Search the records below for the word "avec". Copy each line where it occurs.

[Start of section]

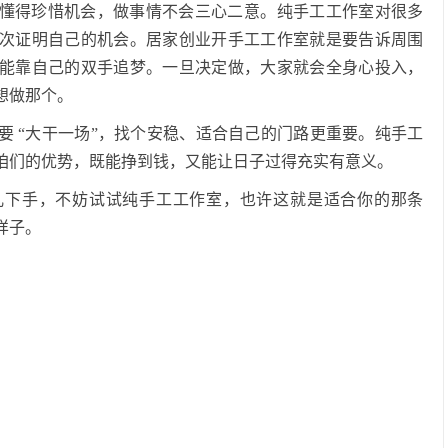
懂得珍惜机会，做事情不会三心二意。纯手工工作室对很多
次证明自己的机会。居家创业开手工工作室就是要告诉周围
能靠自己的双手追梦。一旦决定做，大家就会全身心投入，
想做那个。
要
“大干一场”，找个安稳、适合自己的门路更重要。纯手工
咱们的优势，既能挣到钱，又能让日子过得充实有意义。
儿下手，不妨试试纯手工工作室，也许这就是适合你的那条
样子。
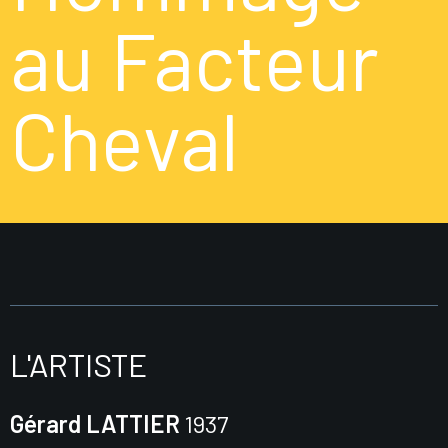
au Facteur
Cheval
L'ARTISTE
Gérard LATTIER
1937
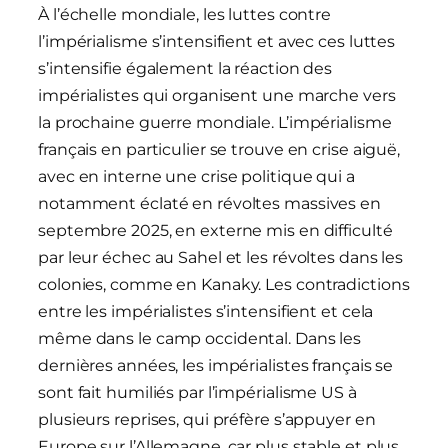
À l’échelle mondiale, les luttes contre
l’impérialisme s’intensifient et avec ces luttes
s’intensifie également la réaction des
impérialistes qui organisent une marche vers
la prochaine guerre mondiale. L’impérialisme
français en particulier se trouve en crise aiguë,
avec en interne une crise politique qui a
notamment éclaté en révoltes massives en
septembre 2025, en externe mis en difficulté
par leur échec au Sahel et les révoltes dans les
colonies, comme en Kanaky. Les contradictions
entre les impérialistes s’intensifient et cela
même dans le camp occidental. Dans les
dernières années, les impérialistes français se
sont fait humiliés par l’impérialisme US à
plusieurs reprises, qui préfère s’appuyer en
Europe sur l’Allemagne, car plus stable et plus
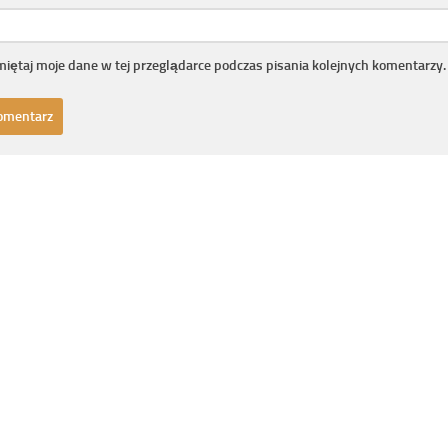
iętaj moje dane w tej przeglądarce podczas pisania kolejnych komentarzy.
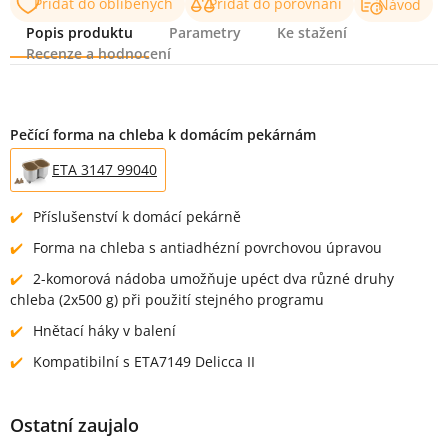
Přidat do oblíbených
Přidat do porovnání
Návod
Popis produktu
Parametry
Ke stažení
Recenze a hodnocení
Popis produktu
Pečící forma na chleba k domácím pekárnám
ETA 3147 99040
Příslušenství k domácí pekárně
Forma na chleba s antiadhézní povrchovou úpravou
2-komorová nádoba umožňuje upéct dva různé druhy
chleba (2x500 g) při použití stejného programu
Hnětací háky v balení
Kompatibilní s ETA7149 Delicca II
Ostatní zaujalo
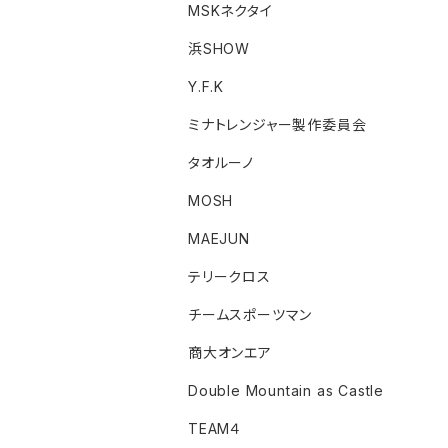
MSKネクタイ
浜SHOW
Y.F.K
ミナトレンジャー製作委員会
タオルーノ
MOSH
MAEJUN
テリークロス
チームスポーツマン
商大オンエア
Double Mountain as Castle
TEAM４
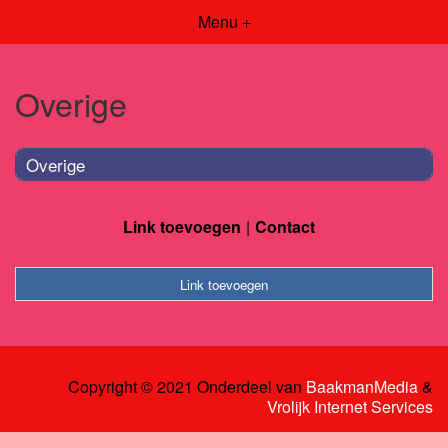
Menu +
Overige
Overige
Link toevoegen
Contact
Link toevoegen
Copyright © 2021 Onderdeel van
BaakmanMedia
&
Vrolijk Internet Services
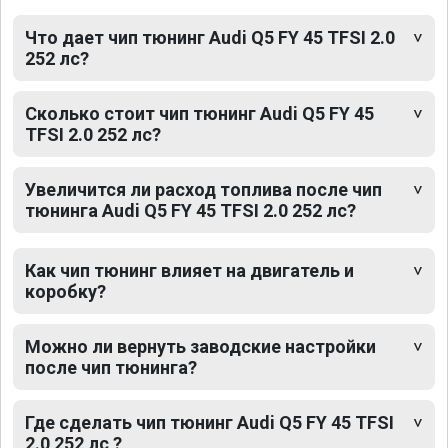
Что дает чип тюнинг Audi Q5 FY 45 TFSI 2.0
252 лс?
Сколько стоит чип тюнинг Audi Q5 FY 45
TFSI 2.0 252 лс?
Увеличится ли расход топлива после чип
тюнинга Audi Q5 FY 45 TFSI 2.0 252 лс?
Как чип тюнинг влияет на двигатель и
коробку?
Можно ли вернуть заводские настройки
после чип тюнинга?
Где сделать чип тюнинг Audi Q5 FY 45 TFSI
2.0 252 лс ?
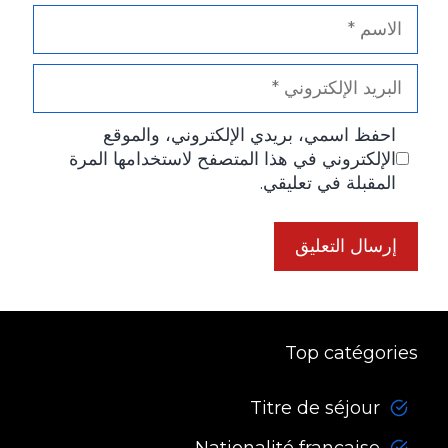
الاسم
البريد
الإلكتروني
احفظ اسمي، بريدي الإلكتروني، والموقع
الإلكتروني في هذا المتصفح لاستخدامها المرة
المقبلة في تعليقي.
Top catégories
Titre de séjour
Nationalité française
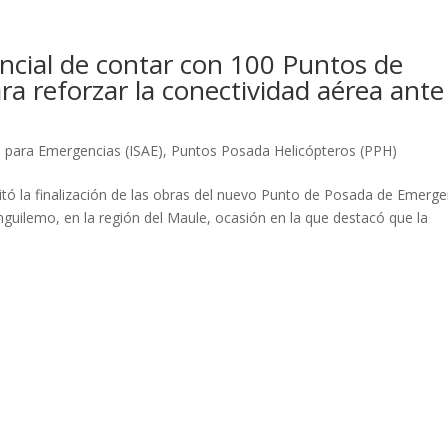
cial de contar con 100 Puntos de
a reforzar la conectividad aérea ante
o para Emergencias (ISAE)
,
Puntos Posada Helicópteros (PPH)
sitó la finalización de las obras del nuevo Punto de Posada de Emerge
guilemo, en la región del Maule, ocasión en la que destacó que la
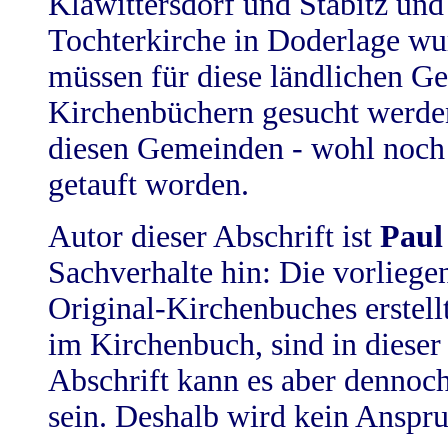
Klawittersdorf und Stabitz und
Tochterkirche in Doderlage wur
müssen für diese ländlichen G
Kirchenbüchern gesucht werde
diesen Gemeinden - wohl noch 
getauft worden.
Autor dieser Abschrift ist
Paul
Sachverhalte hin: Die vorliege
Original-Kirchenbuches erstell
im Kirchenbuch, sind in dieser 
Abschrift kann es aber denno
sein. Deshalb wird kein Anspru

[End of section]

- Response area
l’impérialisme s’intensifient et avec ces luttes
avec en interne une crise politique qui a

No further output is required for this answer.